Obviously it's much safer to put your system, the critical lifeblood of your business, in a place where these types of events simply do not happen.  Operating your application within a cloud service provider definitely helps your chances of survival. Staying responsive, replicating applications and data so they're always available — this is where cloud infrastructures shine.  By their vary nature, everything inside the cloud environment is virtual and transient — they can be shuffled around physical hardware effortlessly.

But just like any other service out there, clouds are susceptible to real disasters. The worst possible scenario is highly unlikely but the end result of it happening are extremely risky.  Remember though, however unlikely for something bad to happen, you're always better off decreasing those odds. An enticing SLA policy might be providers staying open to one another.

Gardens Ajar
There has been much talk lately about walled gardens and how they're harmful. Not just from a vendor lock-in perspective, but it's also bad for the very nature of the web.  Without the freedom to move your data around freely, you're stuck where you are — for better or for worse.  A similar problem presents itself in the cloud domain — sure, it's possible to move your data around from one infrastructure to the next.  But how feasible is it?  Just because there are no hard limitations, such as capabilities or legal ramifications, doesn't mean it's possible for the customer.

Even if it were an easy feat — taking your virtual infrastructure from one provider to the next — practicality dictates that you're better off finding a quality provider and giving them your business.  After all, you're not going to continually shop around for the best local place to eat.  Once you've found something decent, you stick with it.

Unfortunately, this isn't food we're talking about here — it's a lot more complex.  A lot more unpredictable.  Even your favorite restaurant is going to have an off day here or there, but they're your favorite because they're consistently good.  An overdone piece of meat isn't the end of the world.  But we're talking about systems that need better results than that.  Possibly better than any one provider can offer. So is the solution to distribute your infrastructure across multiple providers?  I think so.  I also think this plays a part in the SLA of any given cloud service.

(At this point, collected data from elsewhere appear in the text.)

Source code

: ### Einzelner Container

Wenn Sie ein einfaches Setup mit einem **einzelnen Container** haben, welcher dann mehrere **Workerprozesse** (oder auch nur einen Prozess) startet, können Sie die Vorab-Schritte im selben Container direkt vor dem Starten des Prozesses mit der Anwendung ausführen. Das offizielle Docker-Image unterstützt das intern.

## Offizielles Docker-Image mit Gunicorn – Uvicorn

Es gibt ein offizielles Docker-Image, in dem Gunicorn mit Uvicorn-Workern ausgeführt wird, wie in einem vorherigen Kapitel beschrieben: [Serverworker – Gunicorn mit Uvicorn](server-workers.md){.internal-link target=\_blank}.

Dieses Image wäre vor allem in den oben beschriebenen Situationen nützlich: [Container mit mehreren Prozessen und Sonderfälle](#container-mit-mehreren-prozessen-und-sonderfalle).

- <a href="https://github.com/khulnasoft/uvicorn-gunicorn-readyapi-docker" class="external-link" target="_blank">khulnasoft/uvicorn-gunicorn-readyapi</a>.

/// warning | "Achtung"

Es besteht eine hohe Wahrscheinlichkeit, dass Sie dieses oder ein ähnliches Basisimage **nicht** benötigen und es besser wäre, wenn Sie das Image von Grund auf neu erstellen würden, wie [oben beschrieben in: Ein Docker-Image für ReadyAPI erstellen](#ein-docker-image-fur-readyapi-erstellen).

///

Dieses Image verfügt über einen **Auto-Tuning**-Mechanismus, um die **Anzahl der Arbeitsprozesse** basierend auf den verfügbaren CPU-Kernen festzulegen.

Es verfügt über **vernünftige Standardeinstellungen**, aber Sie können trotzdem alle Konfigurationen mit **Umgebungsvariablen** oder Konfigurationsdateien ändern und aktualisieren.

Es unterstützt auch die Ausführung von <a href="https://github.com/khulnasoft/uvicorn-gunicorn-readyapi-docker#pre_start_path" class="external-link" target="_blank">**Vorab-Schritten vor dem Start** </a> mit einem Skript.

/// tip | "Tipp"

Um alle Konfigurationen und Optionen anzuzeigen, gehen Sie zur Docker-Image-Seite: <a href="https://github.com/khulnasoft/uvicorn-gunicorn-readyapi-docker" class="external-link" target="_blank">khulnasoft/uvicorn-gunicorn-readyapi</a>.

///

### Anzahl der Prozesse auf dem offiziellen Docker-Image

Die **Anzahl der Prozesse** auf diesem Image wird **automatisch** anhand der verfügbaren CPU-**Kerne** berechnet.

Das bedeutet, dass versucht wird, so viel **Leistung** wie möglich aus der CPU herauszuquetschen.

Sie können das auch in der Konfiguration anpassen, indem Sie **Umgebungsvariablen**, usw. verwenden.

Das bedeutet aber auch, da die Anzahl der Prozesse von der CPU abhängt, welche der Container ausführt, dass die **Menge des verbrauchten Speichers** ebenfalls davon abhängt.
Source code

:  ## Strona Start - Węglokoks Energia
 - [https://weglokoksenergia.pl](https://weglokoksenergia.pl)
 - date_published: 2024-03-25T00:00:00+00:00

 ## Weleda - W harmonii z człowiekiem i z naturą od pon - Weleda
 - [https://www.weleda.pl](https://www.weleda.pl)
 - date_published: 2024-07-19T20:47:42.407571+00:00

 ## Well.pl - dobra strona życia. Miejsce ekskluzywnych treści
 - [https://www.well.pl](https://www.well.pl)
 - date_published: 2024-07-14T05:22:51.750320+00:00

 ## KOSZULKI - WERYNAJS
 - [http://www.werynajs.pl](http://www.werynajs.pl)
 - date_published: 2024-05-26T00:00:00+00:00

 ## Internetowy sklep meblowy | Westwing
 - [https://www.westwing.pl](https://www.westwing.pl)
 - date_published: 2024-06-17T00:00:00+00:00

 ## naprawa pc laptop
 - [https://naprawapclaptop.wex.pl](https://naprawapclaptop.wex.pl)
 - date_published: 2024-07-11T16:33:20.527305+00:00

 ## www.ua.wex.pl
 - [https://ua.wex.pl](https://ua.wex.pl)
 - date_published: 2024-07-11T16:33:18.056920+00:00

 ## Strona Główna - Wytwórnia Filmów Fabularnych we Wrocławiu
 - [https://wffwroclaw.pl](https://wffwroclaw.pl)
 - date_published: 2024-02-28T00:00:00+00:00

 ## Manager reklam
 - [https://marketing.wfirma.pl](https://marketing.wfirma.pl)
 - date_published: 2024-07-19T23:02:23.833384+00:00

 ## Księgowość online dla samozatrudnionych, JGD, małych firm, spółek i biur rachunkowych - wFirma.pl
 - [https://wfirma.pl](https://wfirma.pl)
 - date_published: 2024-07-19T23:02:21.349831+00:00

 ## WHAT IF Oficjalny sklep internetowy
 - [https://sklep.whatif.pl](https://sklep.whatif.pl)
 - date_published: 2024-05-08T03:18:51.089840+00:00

Customers use the cloud because they want to be agile — a mindset of those that care deeply about the availability of their systems.  Part of being agile means having the ability to adapt when the situation calls for it.  So is it up to the service provider to dictate how the customer is able to respond in the face of adversity?  If the provider cannot, it's up to them to accommodate for migrating elsewhere.  Not just as an afterthought, but as a coherent set of APIs that are of practical value and can be utilized on a day-to-day basis.  The best cloud SLA is promising your customers to be open, to give them the freedom they require to operate in true cloud fashion.